Tâches à réaliser —
1. Résumez en deux phrases l'article sur le procès de Nathalie Élimas, s'il vous plaît.
2. Rédigez la suite de l'article sur le procès de Nathalie Élimas, après sa dernière phrase.

Extrait de la page —
------

FRANCE / JUSTICE : La paranoïa de l’ex secrétaire d’État Nathalie Elimas
D’anciennes collaboratrices de l’ex-secrétaire d’État MoDem Nathalie Élimas, jugée à Paris pour harcèlement moral, ont pointé mardi une tendance « paranoïaque » qui a selon elles contribué à rendre leurs conditions de travail intenables.

Pauline (prénom modifié) a tenu trois mois comme conseillère en communication de Mme Élimas avant de quitter son poste, « traumatisée par la toxicité » au sein du cabinet de la secrétaire d’État à l’Éducation prioritaire.
À la barre du tribunal, elle a décrit « l’entreprise de destruction méthodique » mise en place, selon elle, par Nathalie Élimas, ainsi que « la paranoïa permanente » de la secrétaire d’Etat, « persuadée que tout le monde était contre elle ».
La prévenue, qui a démissionné en mars 2022, n’a cessé de prendre des notes, relevant à peine la tête pour regarder les plaignantes.
Aujourd’hui conseillère régionale en Île-de-France, elle a toujours contesté les accusations de harcèlement moral. Elle encourt deux ans d’emprisonnement et 30.000 euros d’amende.
Cinq ex-collaborateurs, quatre femmes et un homme, se sont constitués parties civiles.
En décembre 2021, la secrétaire d’État a fait l’objet d’une enquête administrative de l’Inspection générale de l’enseignement supérieur et de la recherche (IGESR), après des signalements internes concernant des « dysfonctionnements » relatifs « aux relations de travail ».

------

Matériel d'étude —
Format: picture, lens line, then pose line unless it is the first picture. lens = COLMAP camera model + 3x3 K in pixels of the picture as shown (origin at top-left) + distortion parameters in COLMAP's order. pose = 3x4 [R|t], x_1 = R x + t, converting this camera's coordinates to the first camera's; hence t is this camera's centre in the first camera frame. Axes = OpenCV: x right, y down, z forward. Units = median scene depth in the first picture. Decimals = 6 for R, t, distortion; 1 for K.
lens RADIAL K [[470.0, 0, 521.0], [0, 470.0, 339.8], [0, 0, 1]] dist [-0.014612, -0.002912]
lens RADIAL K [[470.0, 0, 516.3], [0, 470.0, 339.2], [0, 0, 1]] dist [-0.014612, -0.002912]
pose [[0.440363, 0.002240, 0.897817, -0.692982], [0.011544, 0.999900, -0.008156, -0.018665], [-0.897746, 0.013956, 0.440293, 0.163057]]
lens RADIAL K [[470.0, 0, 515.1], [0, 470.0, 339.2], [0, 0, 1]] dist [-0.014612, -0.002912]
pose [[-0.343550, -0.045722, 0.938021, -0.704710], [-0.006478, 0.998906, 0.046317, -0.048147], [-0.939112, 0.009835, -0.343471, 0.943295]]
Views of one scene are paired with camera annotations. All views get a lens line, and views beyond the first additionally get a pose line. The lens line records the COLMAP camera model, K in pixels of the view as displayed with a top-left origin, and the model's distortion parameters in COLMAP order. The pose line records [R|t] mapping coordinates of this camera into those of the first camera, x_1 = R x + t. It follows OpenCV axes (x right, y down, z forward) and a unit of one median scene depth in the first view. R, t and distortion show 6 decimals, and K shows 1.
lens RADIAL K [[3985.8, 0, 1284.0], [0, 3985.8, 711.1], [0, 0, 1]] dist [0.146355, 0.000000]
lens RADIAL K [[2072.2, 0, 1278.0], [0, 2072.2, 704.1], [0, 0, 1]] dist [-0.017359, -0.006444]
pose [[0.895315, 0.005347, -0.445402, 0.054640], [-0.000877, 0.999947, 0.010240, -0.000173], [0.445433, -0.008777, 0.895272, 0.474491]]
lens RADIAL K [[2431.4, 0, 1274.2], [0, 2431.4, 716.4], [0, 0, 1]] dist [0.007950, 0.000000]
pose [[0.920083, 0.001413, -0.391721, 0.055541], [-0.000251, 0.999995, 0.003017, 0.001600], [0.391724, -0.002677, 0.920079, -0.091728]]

------

Réponses —
1. Jugée à Paris pour harcèlement moral, l'ex-secrétaire d'État MoDem Nathalie Élimas s'est vu reprocher par d'anciennes collaboratrices une tendance « paranoïaque » qui, selon elles, a contribué à rendre leurs conditions de travail intenables. Elle a toujours contesté ces accusations et encourt deux ans d'emprisonnement et 30.000 euros d'amende, tandis que cinq ex-collaborateurs se sont constitués parties civiles.

2.
Pauline a longuement décrit les injonctions contradictoires qu’elle recevait, notamment concernant la couverture médiatique de la ministre, jalouse de celle des autres femmes du gouvernement. « Elle voulait de la visibilité, mais elle pouvait annuler une interview 30 minutes avant », « paniquée » à l’idée de se faire piéger, et « tout cela retombait sur moi », a raconté l’ex-conseillère en communication.
Clara (prénom modifié) elle aussi dit avoir subi les foudres de la ministre: les cris, les reproches, les accusations de déloyauté ou encore les critiques en cas d’absence ou de congé.
« Je ne m’attendais pas à du soutien de sa part, la connaissant, mais je ne pensais pas qu’elle m’enfoncerait encore plus », a-t-elle expliqué concernant un arrêt maladie après une fausse couche.
« Elle m’a reproché mon absence pour l’opération (après la fausse couche, NDLR) et m’a accusée d’avoir tout inventé », a poursuivi Clara, précisant qu’ensuite la ministre ne lui avait plus adressé la parole.
« Il y a toujours eu une cible, et ça tournait », s’est remémorée Marie, parlant d’un « climat de stress et d’épuisement ». La jeune femme a quitté le ministère après un arrêt maladie, angoissée, insomniaque et sous antidépresseurs.
« J’avais l’impression de me consumer », a ajouté Marie.